De esta manera, el artículo ya estaría como borrador, esperando a que vaya cuadrando cuándo publicarlo.

Si acabo de volver de vacaciones, procuro que los referidos al viaje en cuestión vayan lo más seguidos posible, aunque esto no siempre se puede hacer, entre otras cosas, porque se necesita tiempo para prepararlos.

El post relacionado a las Praga, Viena y Budapest fue uno de los que más tiempo me llevó escribir

Además, me gusta tener varios artículos en borradores, por si acaso hay una época en la que no dispongo del tiempo requerido para mantener el blog lo más actualizado posible. Como es obvio, esto no siempre puede ser porque, para tener esa “despensa” hay que haber tenido mucho tiempo anteriormente para prepararla.

Gestión de las redes sociales de Descalzos por el mundo

Una vez que programo un artículo en WordPress, la plataforma me da la opción de publicarlo al mismo tiempo en algunas redes sociales, en este caso, Facebook y Bluesky y, de esta manera, me ahorro el tener que hacerlo manualmente.
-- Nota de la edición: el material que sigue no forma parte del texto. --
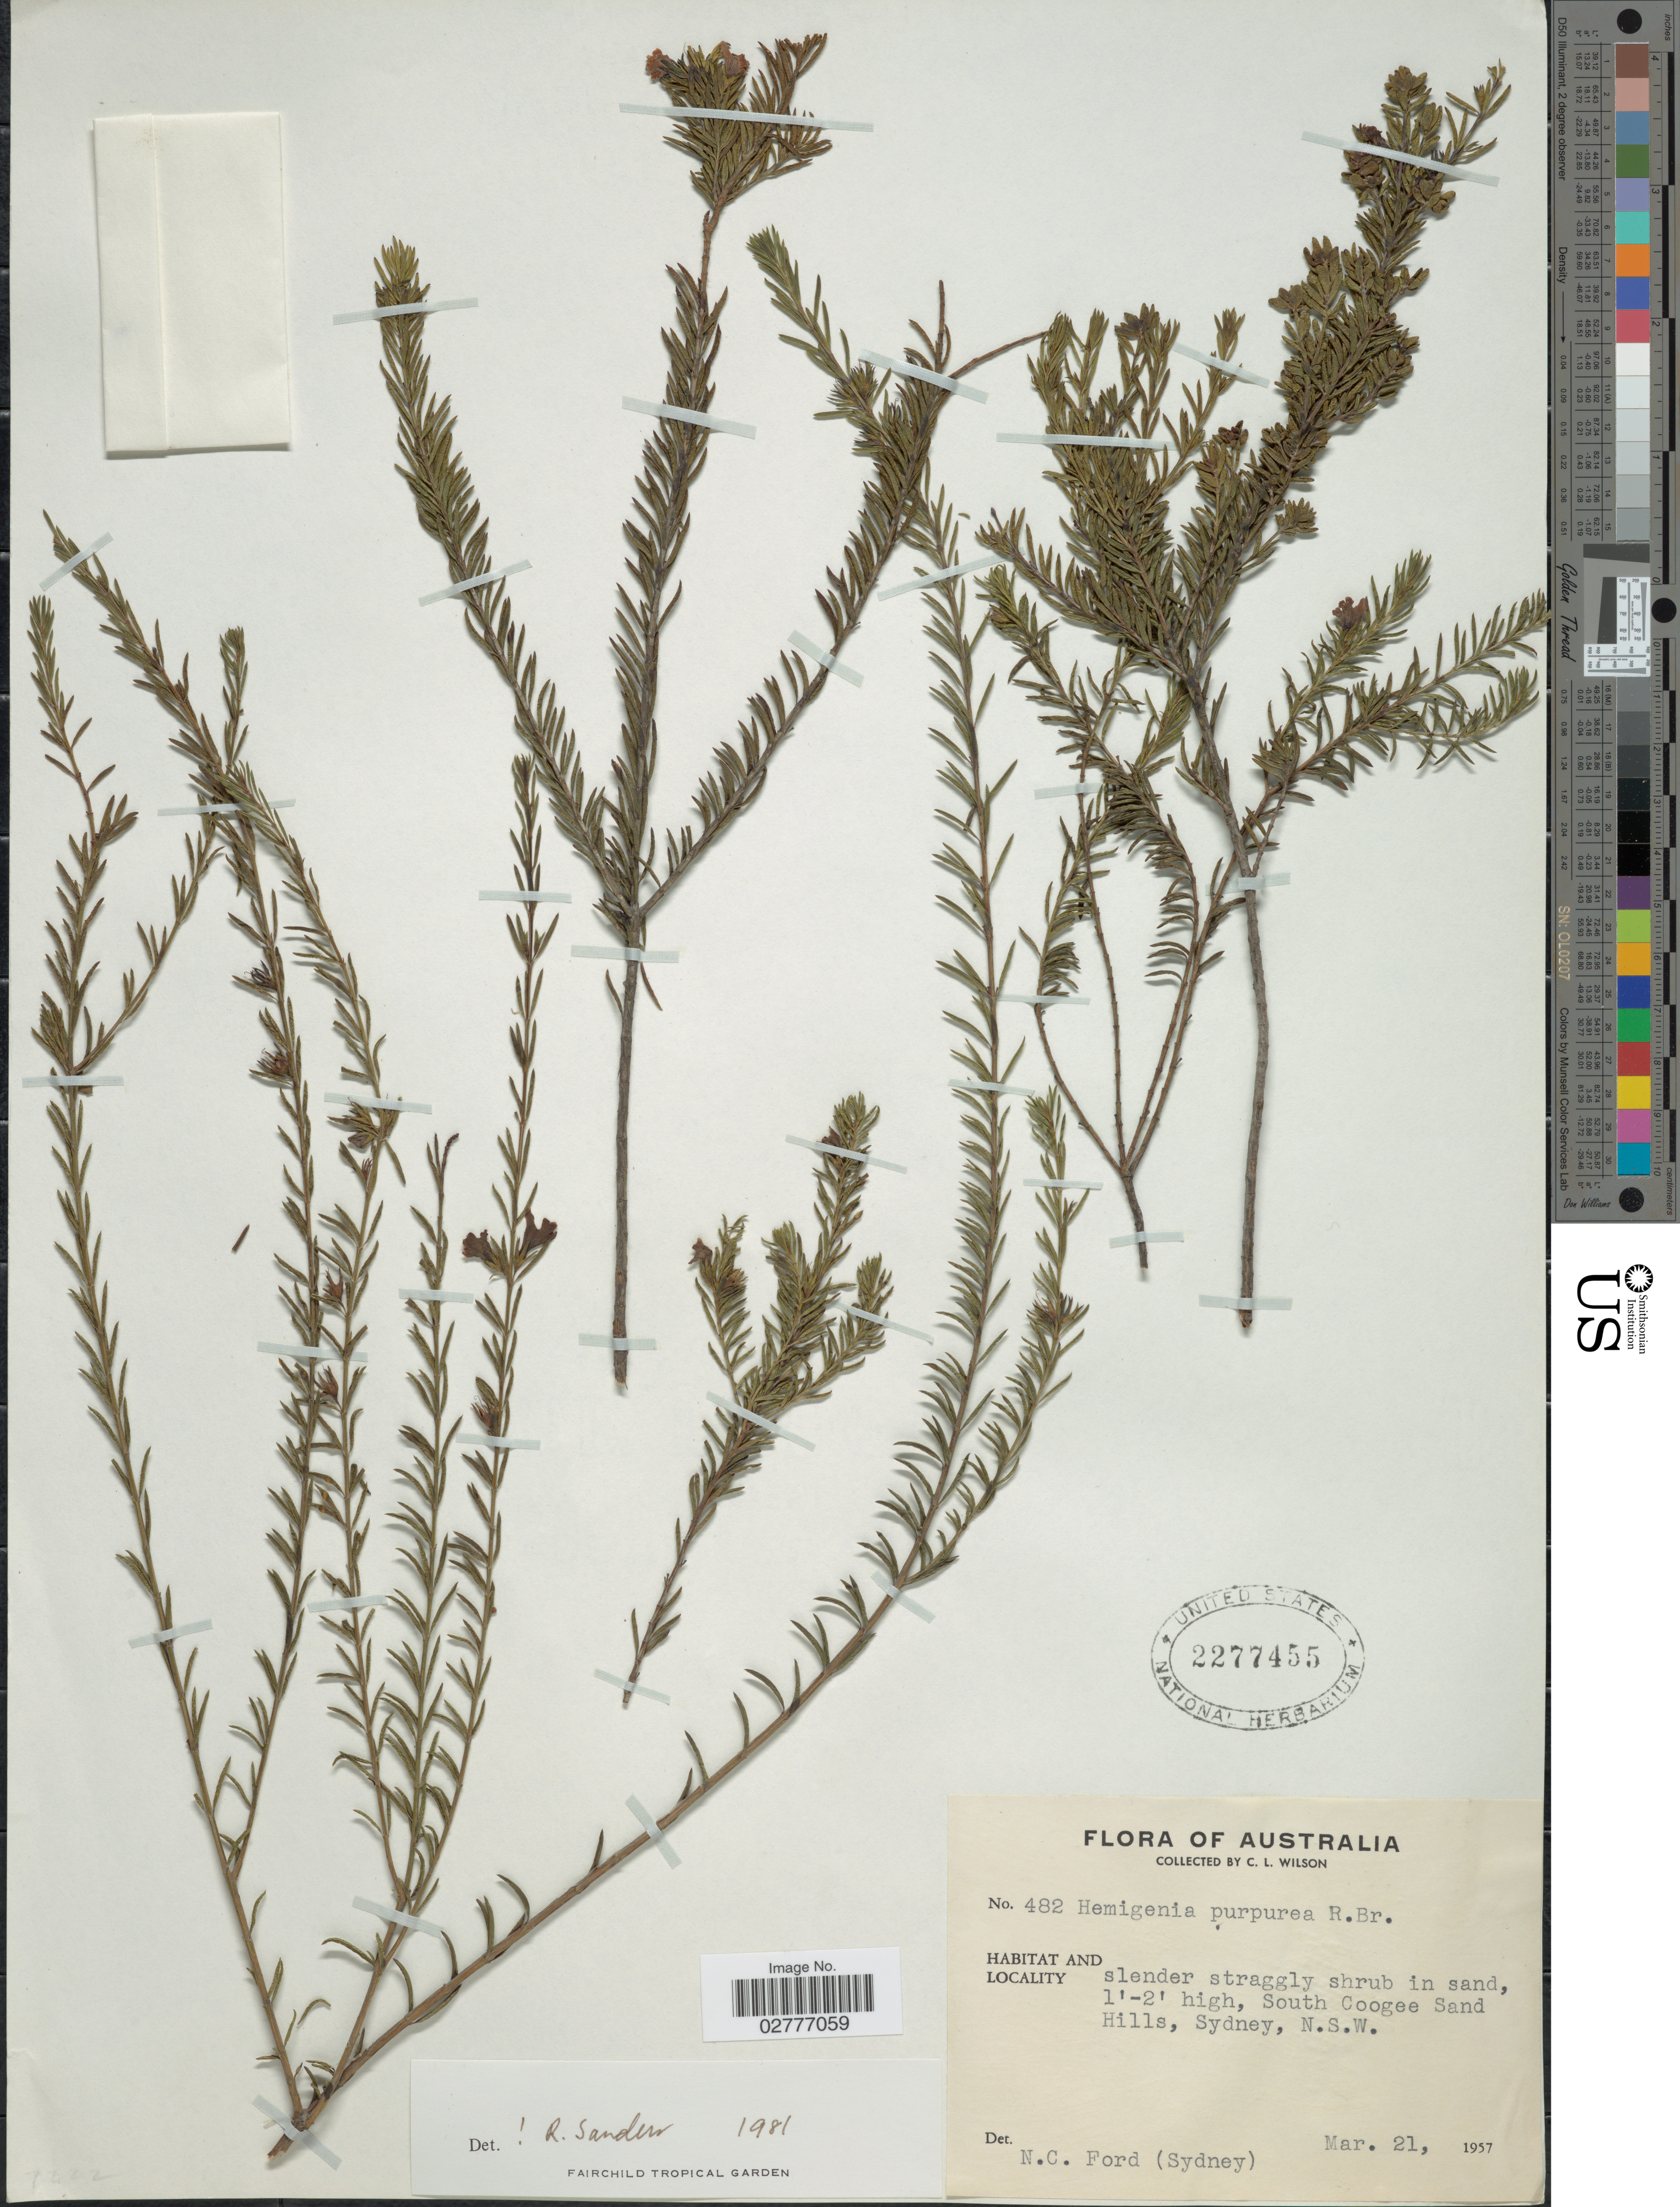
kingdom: Plantae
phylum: Tracheophyta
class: Magnoliopsida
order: Lamiales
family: Lamiaceae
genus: Hemigenia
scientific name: Hemigenia purpurea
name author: R. Br.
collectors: C. L. Wilson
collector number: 482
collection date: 1957-03-21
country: Australia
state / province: New South Wales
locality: South Coogee Sand Hills, Sydney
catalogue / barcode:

Con X no tengo esa opción, así que tengo que ir programando uno a uno los artículos que quiero que se publiquen.

Al principio, cuando sólo tenía X, me sentaba un par de horas y empezaba a programar para las siguientes semanas. Ahora, que también tengo Bluesky, no dedico tanto tiempo a esta labor. Encontré un gestor de cuentas que me ayuda a hacerlo. Señalo cuántos artículos quiero publicar al día, qué días y a qué horas y “sólo” tengo que ir seleccionado los artículos.

El dedicado a la arquitectura soviética ha sido, sin ninguna duda, uno de los mayores retos a los que me he enfrentado en el blog

No nos engañemos es algo laborioso y a lo que hay que dedicar tiempo. Decidir qué artículos, poner una descripción atractiva y añadir hashtags. Procuro ir alternando los más antiguos y los que tienen menos visitas con los que he ido publicando más recientemente.

Para Facebook lo hago en la propia aplicación porque, entre otras cosas, me deja tener más artículos pendientes. Mientras que el gestor de redes sociales sólo me deja 10 para cada una de las cuentas, Facebook me deja hacerlo con casi 30 días de anticipo. Aunque suelo tener bastantes más en la recámara y sólo preocuparme de irlos moviendo de fecha.

Por cierto, si conocéis de algún gestor de redes sociales que sea bastante más automático, os agradezco que compartáis vuestra sabiduría conmigo.

Hasta aquí, a grandes rasgos, cómo gestiono el blog de Descalzos por el mundo. Espero que os haya gustado y que os sirva para conocerlo un poquito mejor.